Use Riemann sums to evaluate? : #int_0^(pi/2) \ sinx \ dx# ?

1 Answer
Sep 15, 2017

# int_0^(pi/2) \ sinx \ dx = 1 #

Explanation:

By definition of an integral, then

# int_a^b \ f(x) \ dx #

represents the area under the curve #y=f(x)# between #x=a# and #x=b#. We can estimate this area under the curve using thin rectangles. The more rectangles we use, the better the approximation gets, and calculus deals with the infinite limit of a finite series of infinitesimally thin rectangles.

That is

# int_a^b \ f(x) \ dx = lim_(n rarr oo) (b-a)/n sum_(i=1)^n \ f(a + i(b-a)/n)#

And we partition the interval #[a,b]# equally spaced using:

# Delta = {a+0((b-a)/n), a+1((b-a)/n), ..., a+n((b-a)/n) } #
# \ \ \ = {a, a+1((b-a)/n),a+2((b-a)/n), ... ,b } #

Here we have #f(x)=sinx# and so we partition the interval #[0,pi/2]# using:

# Delta = {0, 0+1(pi/2)/n, 0+2 (pi/2)/n, 0+3 (pi/2)/n, ..., pi/2 } #

And so:

# I = int_0^(pi/2) \ sinx \ dx #
# \ \ = lim_(n rarr oo) (pi/2)/n sum_(i=1)^n \ f(0+i*(pi/2)/n)#
# \ \ = lim_(n rarr oo) pi/(2n) sum_(i=1)^n \ sin((ipi)/(2n) )# ..... [A}

If we were dealing with polynomials, we would now utilise standard summation formulas for powers, but as we are dealing with a sine summation those results will not help.

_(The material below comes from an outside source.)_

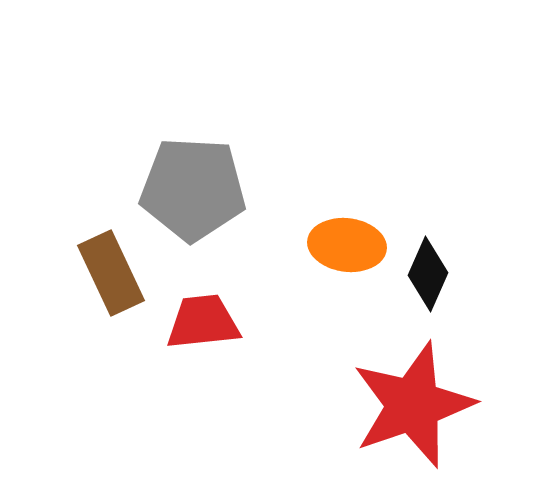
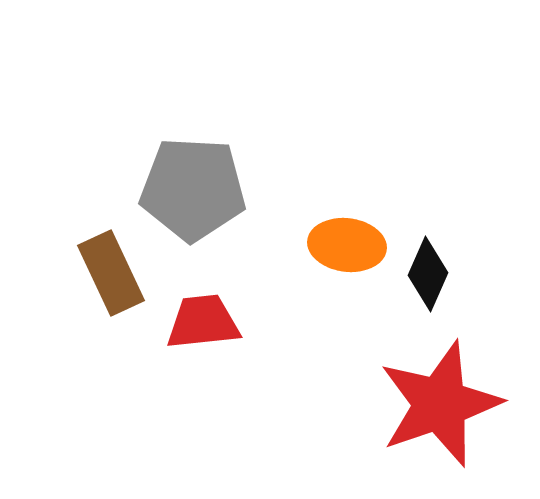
red star: moved 27 px right, 1 px up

In order to evaluate the sine sum, We consider the following:

# 1 + z + z^2 + ... + z^n = (z^(n+1)-1)/(z-1) \ \ # for z #!= 1#

in combination with Euler's formula by taking

#z = e^(i theta) =cos theta+i sin theta#

Then applying De Moivre's theorem:

# e^(i n theta)=cosntheta+isin n theta #

and equating real and imaginary parts, we eventually find that:

# sum_(j=1)^n sin(jtheta) = (cos(theta/2)-cos(n+1/2)theta) / (2sin(theta/2)#
# " " = (cos(theta/2)-cos(ntheta+theta/2)) / (2sin(theta/2)#
# " " = (cos(theta/2)-(cos ntheta cos(theta/2) - sinnthetasin(theta/2))) / (2sin(theta/2)#

# " " = (cos(theta/2)-cos ntheta cos(theta/2) + sinnthetasin(theta/2)) / (2sin(theta/2))#

So, if we put #theta=(pi)/(2n)# and use this result in the earlier summation [A], we get:

# I = lim_(n rarr oo) pi/(2n) {(cos((pi)/(4n))-cos (pi/2) cos((pi)/(4n)) + sin (pi/2) sin((pi)/(4n))) / (2sin(pi/(4n)))}#

# \ \ = lim_(n rarr oo) pi/(2n) {(cos((pi)/(4n)) + sin((pi)/(4n))) / (2sin(pi/(4n)))}#

# \ \ = pi/4 \ lim_(n rarr oo) 1/(n) (cot((pi)/(4n)) + 1 ) #

# \ \ = pi/4 { lim_(n rarr oo) 1/(n) (1/tan((pi)/(4n))) + lim_(n rarr oo) 1/(n) }#

# \ \ = pi/4 { lim_(n rarr oo) 1/(n) (( pi/(4n))/tan((pi)/(4n))) * (4n)/pi + 0 }#

# \ \ = lim_(n rarr oo) ( pi/(4n))/tan((pi)/(4n)) #

And a standard calculus limit is:

# lim_(x rarr 0) x/tanx =1 #

Utilising this result with #x=pi/(4n)# we get:

# I = 1 #

Using Calculus

If we use Calculus and our knowledge of integration to establish the answer, for comparison, we get:

# int_0^(pi/2) \ sinx \ dx = [ -cos ]_0^(pi/2) #
# " " = -(cos (pi/2)-cos0) #
# " " = -(0-1) #
# " " = 1 #